↓↓↓

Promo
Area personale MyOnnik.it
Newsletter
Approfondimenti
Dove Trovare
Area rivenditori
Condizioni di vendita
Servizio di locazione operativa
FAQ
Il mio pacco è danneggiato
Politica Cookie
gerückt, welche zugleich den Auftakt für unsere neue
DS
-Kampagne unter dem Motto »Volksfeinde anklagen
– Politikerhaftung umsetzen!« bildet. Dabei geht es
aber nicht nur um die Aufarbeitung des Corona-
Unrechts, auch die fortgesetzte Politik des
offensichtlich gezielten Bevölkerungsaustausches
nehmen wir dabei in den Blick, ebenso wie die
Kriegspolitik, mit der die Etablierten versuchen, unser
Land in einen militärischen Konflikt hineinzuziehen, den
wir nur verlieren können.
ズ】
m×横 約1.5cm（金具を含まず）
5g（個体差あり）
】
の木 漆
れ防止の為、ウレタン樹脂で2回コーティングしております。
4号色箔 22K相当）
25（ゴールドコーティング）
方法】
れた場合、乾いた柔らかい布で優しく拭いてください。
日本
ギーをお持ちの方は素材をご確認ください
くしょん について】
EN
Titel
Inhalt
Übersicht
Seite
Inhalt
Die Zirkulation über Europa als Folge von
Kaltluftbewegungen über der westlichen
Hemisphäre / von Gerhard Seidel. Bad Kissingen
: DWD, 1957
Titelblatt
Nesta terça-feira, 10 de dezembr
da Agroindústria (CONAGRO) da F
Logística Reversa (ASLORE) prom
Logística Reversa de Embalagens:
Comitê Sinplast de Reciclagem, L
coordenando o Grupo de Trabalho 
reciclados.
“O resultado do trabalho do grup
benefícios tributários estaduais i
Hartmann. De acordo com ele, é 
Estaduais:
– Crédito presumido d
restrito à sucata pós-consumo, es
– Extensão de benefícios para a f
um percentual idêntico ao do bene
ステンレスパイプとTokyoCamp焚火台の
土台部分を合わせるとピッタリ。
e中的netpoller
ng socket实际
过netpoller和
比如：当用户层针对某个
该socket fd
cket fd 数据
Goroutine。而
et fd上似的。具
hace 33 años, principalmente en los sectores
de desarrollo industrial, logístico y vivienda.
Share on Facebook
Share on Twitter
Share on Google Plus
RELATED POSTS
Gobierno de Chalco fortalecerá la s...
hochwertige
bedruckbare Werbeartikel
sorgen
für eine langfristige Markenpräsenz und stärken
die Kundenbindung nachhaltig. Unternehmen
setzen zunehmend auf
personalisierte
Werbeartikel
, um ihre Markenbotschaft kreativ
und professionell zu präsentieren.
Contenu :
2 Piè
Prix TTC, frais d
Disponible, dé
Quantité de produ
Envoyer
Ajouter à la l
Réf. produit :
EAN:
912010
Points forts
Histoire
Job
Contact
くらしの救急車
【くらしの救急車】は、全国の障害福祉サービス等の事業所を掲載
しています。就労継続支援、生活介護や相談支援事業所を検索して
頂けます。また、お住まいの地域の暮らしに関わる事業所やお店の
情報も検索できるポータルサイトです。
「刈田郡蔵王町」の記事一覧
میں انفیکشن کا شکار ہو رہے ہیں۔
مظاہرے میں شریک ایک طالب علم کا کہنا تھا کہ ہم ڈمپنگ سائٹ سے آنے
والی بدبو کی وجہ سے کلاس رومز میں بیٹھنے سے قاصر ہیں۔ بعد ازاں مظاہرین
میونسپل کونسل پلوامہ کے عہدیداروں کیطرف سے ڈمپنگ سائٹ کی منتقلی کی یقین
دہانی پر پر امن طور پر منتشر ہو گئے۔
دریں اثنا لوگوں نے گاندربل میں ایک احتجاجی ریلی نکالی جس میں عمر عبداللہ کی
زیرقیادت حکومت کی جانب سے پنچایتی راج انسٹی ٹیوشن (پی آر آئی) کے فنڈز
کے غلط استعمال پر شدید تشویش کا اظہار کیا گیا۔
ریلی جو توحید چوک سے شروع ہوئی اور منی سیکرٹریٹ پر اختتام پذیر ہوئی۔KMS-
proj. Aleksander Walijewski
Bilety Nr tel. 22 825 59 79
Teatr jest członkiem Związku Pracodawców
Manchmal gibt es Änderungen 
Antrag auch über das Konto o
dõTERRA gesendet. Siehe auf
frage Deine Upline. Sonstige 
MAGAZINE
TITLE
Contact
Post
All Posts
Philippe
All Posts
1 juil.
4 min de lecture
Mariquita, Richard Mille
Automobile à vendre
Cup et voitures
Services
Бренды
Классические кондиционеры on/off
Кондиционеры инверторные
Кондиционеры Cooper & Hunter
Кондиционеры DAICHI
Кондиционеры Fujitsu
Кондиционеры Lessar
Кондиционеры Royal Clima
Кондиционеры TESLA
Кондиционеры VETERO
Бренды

↑↑↑

- Task prompt: Only lines that include "benefícios" belong in the answer; return them from the entries above.

- Your solution:
benefícios tributários estaduais i
– Extensão de benefícios para a f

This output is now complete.